== Provided entries ==

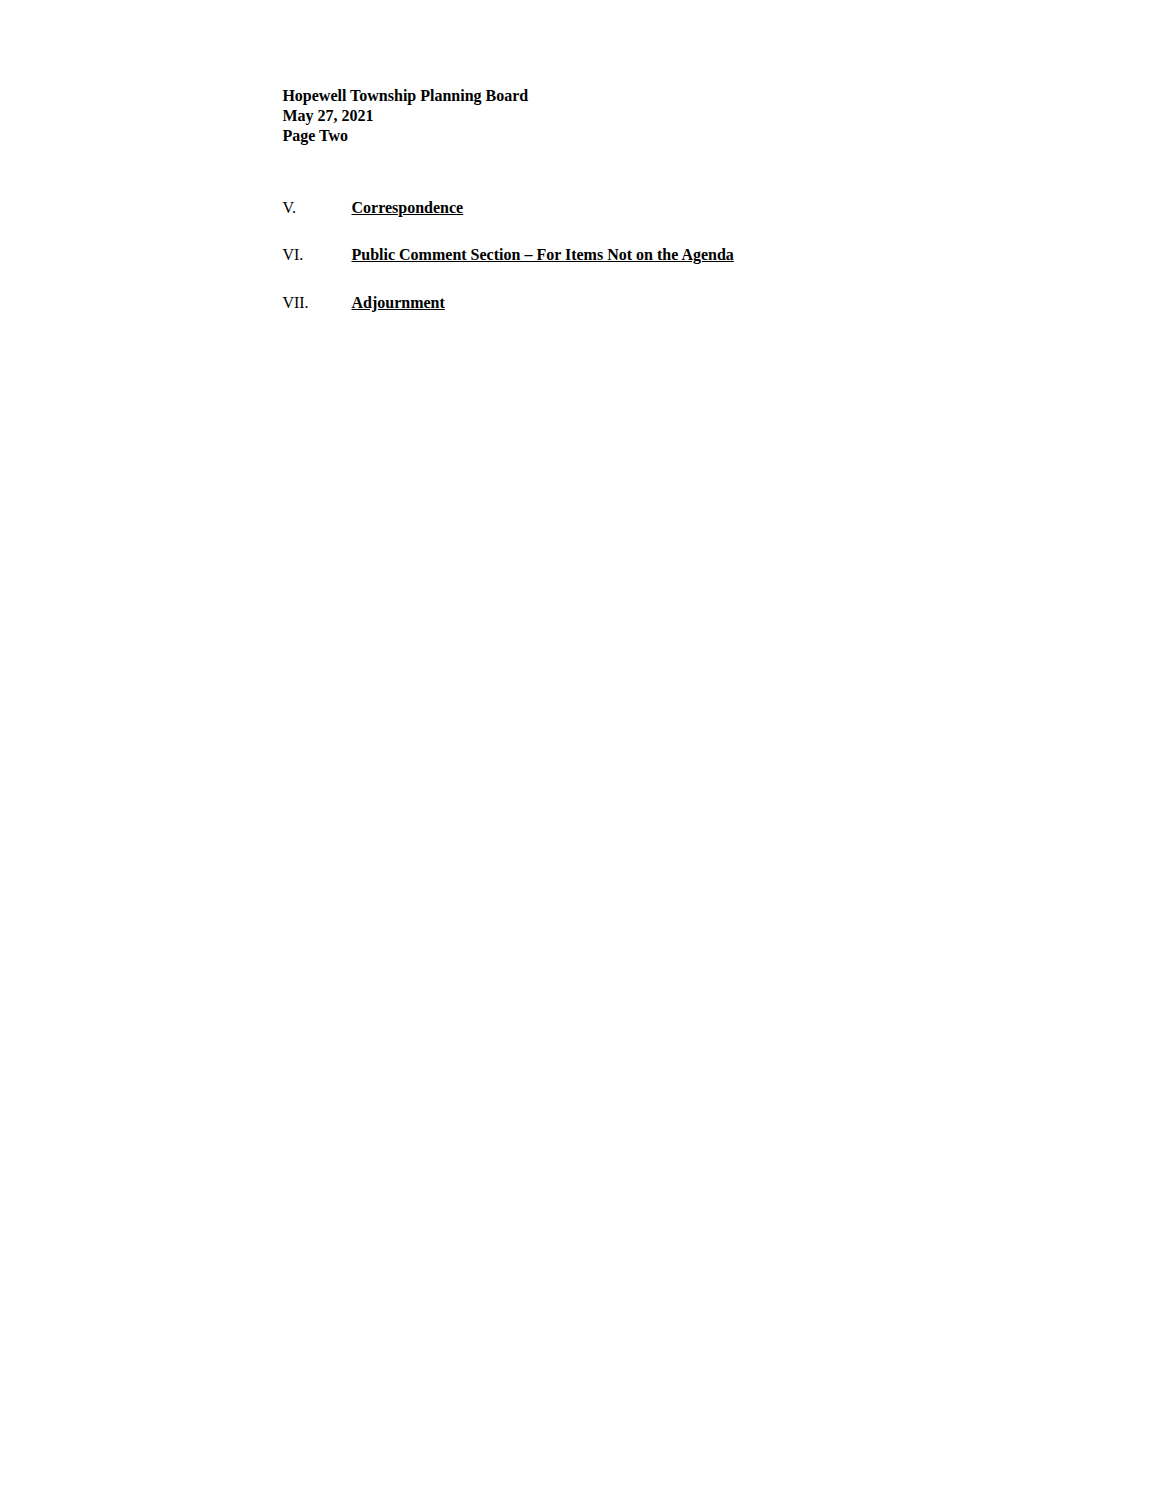Hopewell Township Planning Board
May 27, 2021
Page Two
V. Correspondence
VI. Public Comment Section – For Items Not on the Agenda
VII. Adjournment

===

_Exercise instructions_: Give the data above again, exactly and completely. No pictures go in.

_Written solution_:
Hopewell Township Planning Board
May 27, 2021
Page Two
V. Correspondence
VI. Public Comment Section – For Items Not on the Agenda
VII. Adjournment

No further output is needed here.